Turkey has a plan for handling almost 600 companies seized by the state for allegedly having ties to the Gulen movement, as the government looks to earn money for the Treasury.
Riot police stand guard outside the Kanalturk and Bugun TV building in Istanbul, Turkey, October 28, 2015. Turkish police on Wednesday stormed the offices of an opposition media company, days before an election, in a crackdown on companies linked to a U.S.-based cleric and foe of President Tayyip Erdogan, live footage showed. Brawls broke out and police sprayed water cannon to disperse dozens of people in front of the offices of Kanalturk and Bugun TV in Istanbul, a live broadcast on Bugun's website showed.

As of Nov. 7, the number of companies seized after the July 15 coup attempt on charges of being linked with the Gulen movement, which Turkey has declared a terrorist group, had reached 594.

All told, however, the government suspects people associated with 8,000 companies of having links with the Gulen movement. This mind-boggling number was cited by a member of the Cabinet talking with Nuray Babacan of the daily Hurriyet. He outlined a three-phase investigation of suspected companies: Conduct financial audits, appoint trustees, and close or sell the companies of those found guilty.

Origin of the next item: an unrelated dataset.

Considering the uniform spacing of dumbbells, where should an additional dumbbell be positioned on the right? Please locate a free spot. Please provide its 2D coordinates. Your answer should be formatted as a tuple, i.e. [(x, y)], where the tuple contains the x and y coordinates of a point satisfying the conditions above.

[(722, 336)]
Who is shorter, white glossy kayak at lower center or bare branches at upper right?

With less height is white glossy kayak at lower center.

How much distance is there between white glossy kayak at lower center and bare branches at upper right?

The Cabinet member, who wasn’t identified, suggested that anyone who had supported Gulenists financially could be subject to audits and investigations.

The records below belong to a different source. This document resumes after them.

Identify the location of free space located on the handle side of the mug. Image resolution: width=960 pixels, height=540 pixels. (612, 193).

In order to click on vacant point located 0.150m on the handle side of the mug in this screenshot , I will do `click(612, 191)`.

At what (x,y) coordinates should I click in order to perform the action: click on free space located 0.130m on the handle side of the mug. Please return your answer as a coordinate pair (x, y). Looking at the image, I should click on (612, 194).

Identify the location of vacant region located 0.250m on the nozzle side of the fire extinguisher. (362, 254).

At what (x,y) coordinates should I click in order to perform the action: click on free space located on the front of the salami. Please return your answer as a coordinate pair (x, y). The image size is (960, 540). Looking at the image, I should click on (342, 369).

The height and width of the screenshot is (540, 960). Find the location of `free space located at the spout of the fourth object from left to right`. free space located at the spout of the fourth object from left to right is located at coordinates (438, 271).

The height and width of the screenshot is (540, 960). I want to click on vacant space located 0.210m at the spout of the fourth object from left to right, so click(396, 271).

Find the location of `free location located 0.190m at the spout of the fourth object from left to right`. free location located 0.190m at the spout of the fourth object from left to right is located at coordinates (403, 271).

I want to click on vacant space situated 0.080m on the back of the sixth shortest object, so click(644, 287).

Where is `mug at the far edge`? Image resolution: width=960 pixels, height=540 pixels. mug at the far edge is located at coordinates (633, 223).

What will happen to the seized companies? The government wants to earn money for the Treasury by selling them off. So far, the assets of companies placed under the jurisdiction of the government's Savings Deposit Insurance Fund (TMSF) total about 30 billion Turkish liras ($9 billion). Giant companies (and their subsidiaries) such as Boydak Holding, Naksan, Koza-Ipek, Dumankaya family companies, Alfemo, Yavascalar, Kadioglu and Kaynak have been taken over by the state.

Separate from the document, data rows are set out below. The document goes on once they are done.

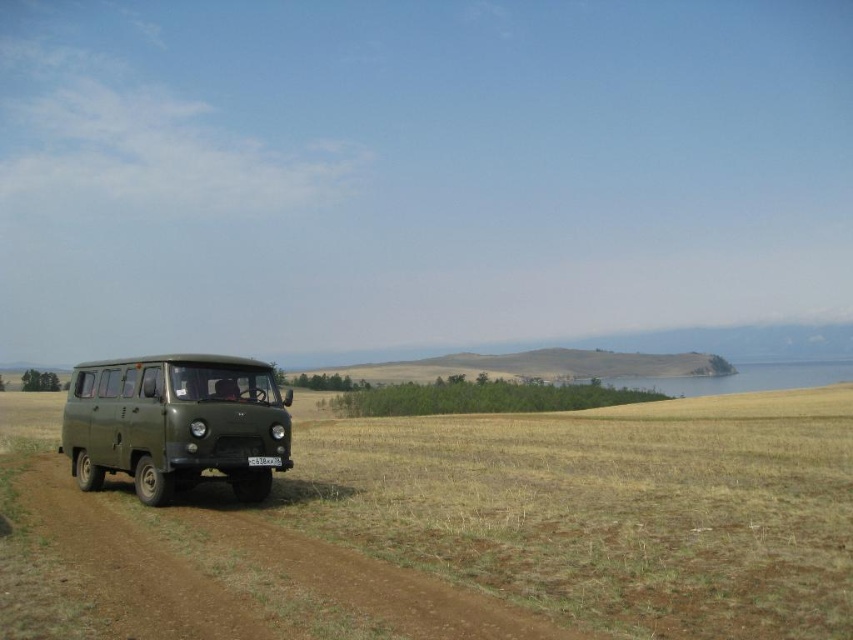
Is matte green van at left closer to the viewer compared to black plastic license plate at center?

Yes, matte green van at left is closer to the viewer.

Does matte green van at left appear on the right side of black plastic license plate at center?

Incorrect, matte green van at left is not on the right side of black plastic license plate at center.

Describe the element at coordinates (175, 422) in the screenshot. This screenshot has height=640, width=853. I see `matte green van at left` at that location.

Where is `matte green van at left`? The image size is (853, 640). matte green van at left is located at coordinates (175, 422).

Find the location of a particular element. brown dirt track at lower left is located at coordinates (247, 573).

Who is positioned more to the right, brown dirt track at lower left or black plastic license plate at center?

black plastic license plate at center

Locate an element on the screen. Image resolution: width=853 pixels, height=640 pixels. brown dirt track at lower left is located at coordinates (247, 573).

Is brown dirt track at lower left thinner than matte green van at left?

Incorrect, brown dirt track at lower left's width is not less than matte green van at left's.

Who is shorter, brown dirt track at lower left or matte green van at left?

Standing shorter between the two is brown dirt track at lower left.

Does point (222, 588) lie behind point (248, 372)?

No, it is not.

Image resolution: width=853 pixels, height=640 pixels. I want to click on brown dirt track at lower left, so click(x=247, y=573).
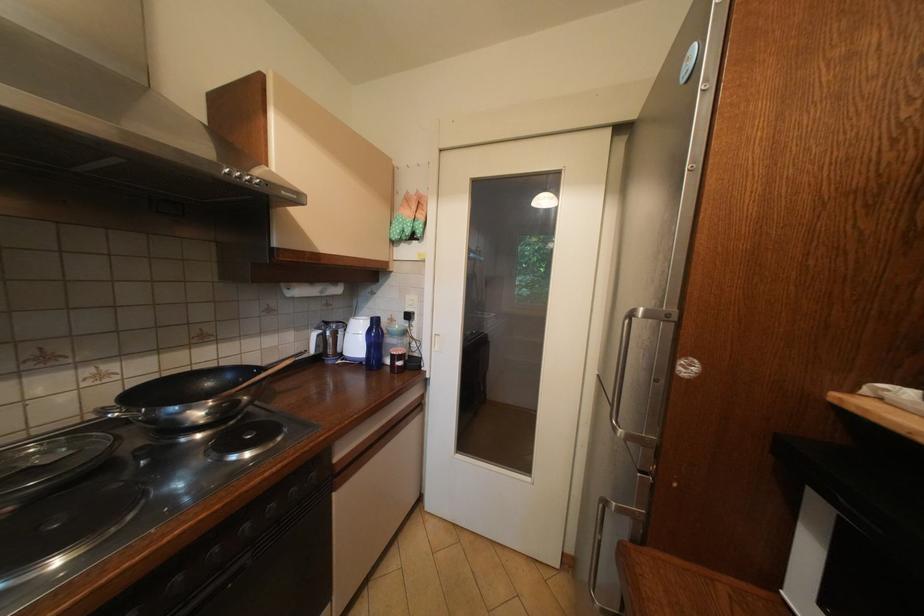
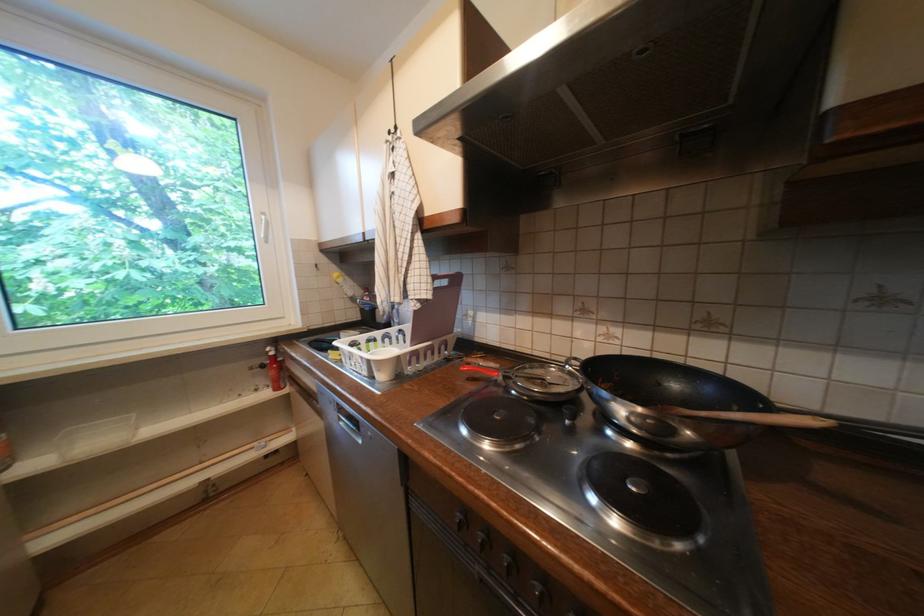
Question: How did the camera likely rotate?

Choices:
 (A) Left
 (B) Right
 (C) Up
 (D) Down

Answer: (A)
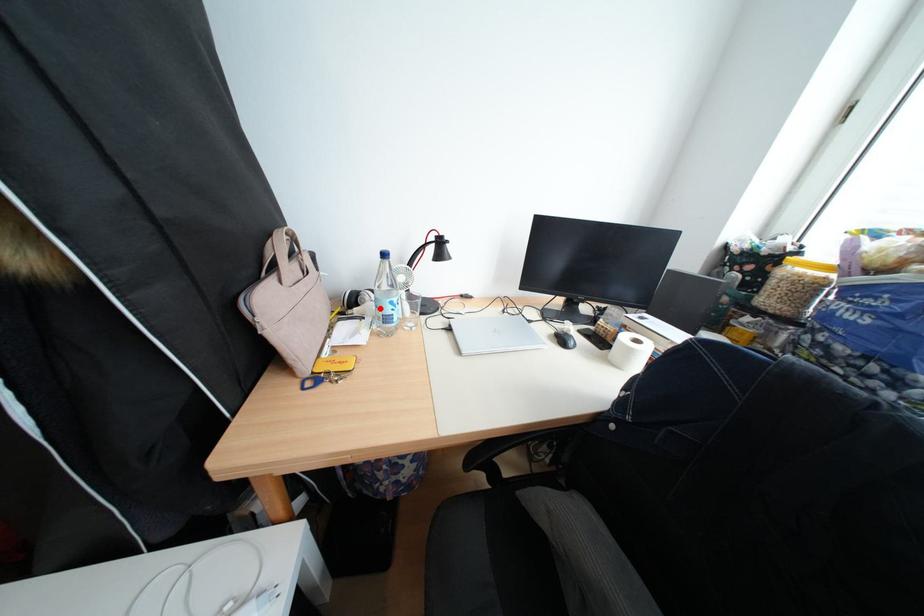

In addition, Minister of Environment and Urbanization Mehmet Ozhaseki said during a news conference that the state has seized hostels, schools, foundations and real estate totaling 15 billion liras.

The Treasury expects to receive billions of dollars of revenues from sales of the seized companies and real estate. But certain legal procedures have to be completed first. Companies found unprofitable after financial audits will be liquidated. Any money left over from their sale will be deposited in the TMSF. If company shareholders are acquitted after trials, that money will be refunded to them. If they are found guilty, the money will be credited to the Treasury.

This procedure will also apply to companies that are continuing to operate profitably. If their owners are acquitted, there will be two options: If the company has already been sold, the money made will be returned to the owner; if not sold, then the companies will be returned to owners. If the owners are found guilty, then all sales revenues will be credited to the Treasury.

“We are working hard to keep these companies operating at maximum benefit to the economy," TMSF chairman Sakir Ercan Gul explained at a news conference.

Ercan Gul said the TMSF will not invest funds in companies with weak financial positions, which is why those companies will be closed. He noted some of the seized companies are in bad shape with no working capital, basically leaving them with no assets.

Gul indicated during a press conference that the government will not wait for the end of the trials to sell companies. But the sale process could take a long time because of the large number of companies seized or under investigation.

Deputy Prime Minister Nurettin Canikli told rhe daily Sabah that shares of publicly traded firms taken over by the TMSF are regaining their value on the stock market.

Minister of Customs and Commerce Bulent Tufenkci said the TMSF gained substantial experience in managing and selling seized companies during Turkey's 2001 economic crisis. “If such companies are put under [the] TMSF, there is nothing to worry about because the state is involved in their management. Banks can safely maintain their credit transactions with these companies. Nobody should worry about conducting business with such companies,” he told reporters.

Tufenkci added that, at the beginning, companies with even minor shareholders suspected of having ties to Gulenists were subjected to sanctions and trustees were appointed to run them. “From now on, the entire company will not be seized because of the actions of small partners. If necessary, such minor shares will be transferred to other investors,” he said.

Many companies and real estate properties linked with the Gulen movement will be for sale soon. Who will want to buy them? One interested party is Galip Ozturk, the owner of Metro Holding. He has hired a broker to buy all the shares of Koza-Ipek Holding. 

But so far there has been no other interest expressed in TMSF-managed companies. Potential buyers appear to be waiting for the outcome of the judicial process before committing substantial funds. If major corporations do not express serious interest, these seized companies could remain in the TMSF's portfolio for a long time to come, at least until the court cases are concluded.